= Contrast (linguistics) =

Semantic distinction between entities

In semantics, contrast is a distinction between two or more entities, with regard to their meaning and function

==On contrast==

Contrast is often overtly marked by markers such as but or however, such as in the following examples:

1. It's raining, but I am not taking an umbrella.
2. We will be giving a party for our new students. We won't, however, be serving drinks.
3. The student knew about the test on Friday, but still he did not study.

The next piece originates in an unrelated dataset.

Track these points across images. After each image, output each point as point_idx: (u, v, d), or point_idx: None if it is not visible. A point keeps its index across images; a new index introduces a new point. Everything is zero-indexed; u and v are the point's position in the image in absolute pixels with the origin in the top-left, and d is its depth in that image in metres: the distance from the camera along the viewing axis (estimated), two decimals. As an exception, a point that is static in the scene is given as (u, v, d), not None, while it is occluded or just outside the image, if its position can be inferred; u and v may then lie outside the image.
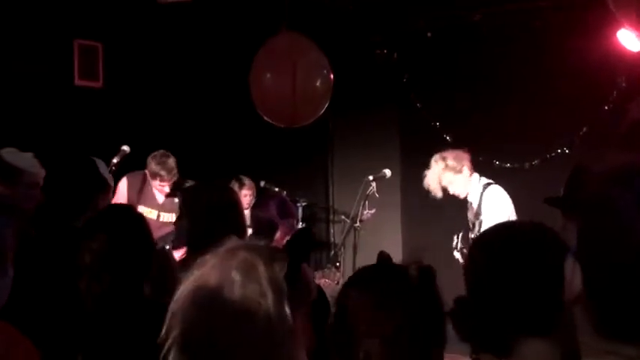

In the first clause, It's raining implies that the speaker knows the weather situation and so will prepare for it, while the second clause I am not taking an umbrella implies that the speaker will still get wet. Both clauses (or discourse segments) refer to related situations, or themes, yet imply a contradiction. It is this relationship of comparing something similar, yet different, that is believed to be typical of contrastive relations. The same type of relationship is shown in (2), where the first sentence can be interpreted as implying that by giving a party for the new students, the hosts will serve drinks. This is, of course, a defeasible inference based on world knowledge, that is then contradicted in the following sentence.

The majority of the studies done on contrast and contrastive relations in semantics has concentrated on characterizing exactly which semantic relationships could give rise to contrast. Earliest studies in semantics also concentrated on identifying what distinguished clauses joined by and from clauses joined by but.

In discourse theory, and computational discourse, contrast is a major discourse relation, on par with relationship like explanation or narration, and work has concentrated on trying to identify contrast in naturally produced texts, especially in cases where the contrast is not explicitly marked.

In morphology, 'contrast' is identified, when two linguistic elements occur in the same environment(s), and replacing one with the other creates a difference in meaning. Two elements that contrast in identical environments make a minimal pair.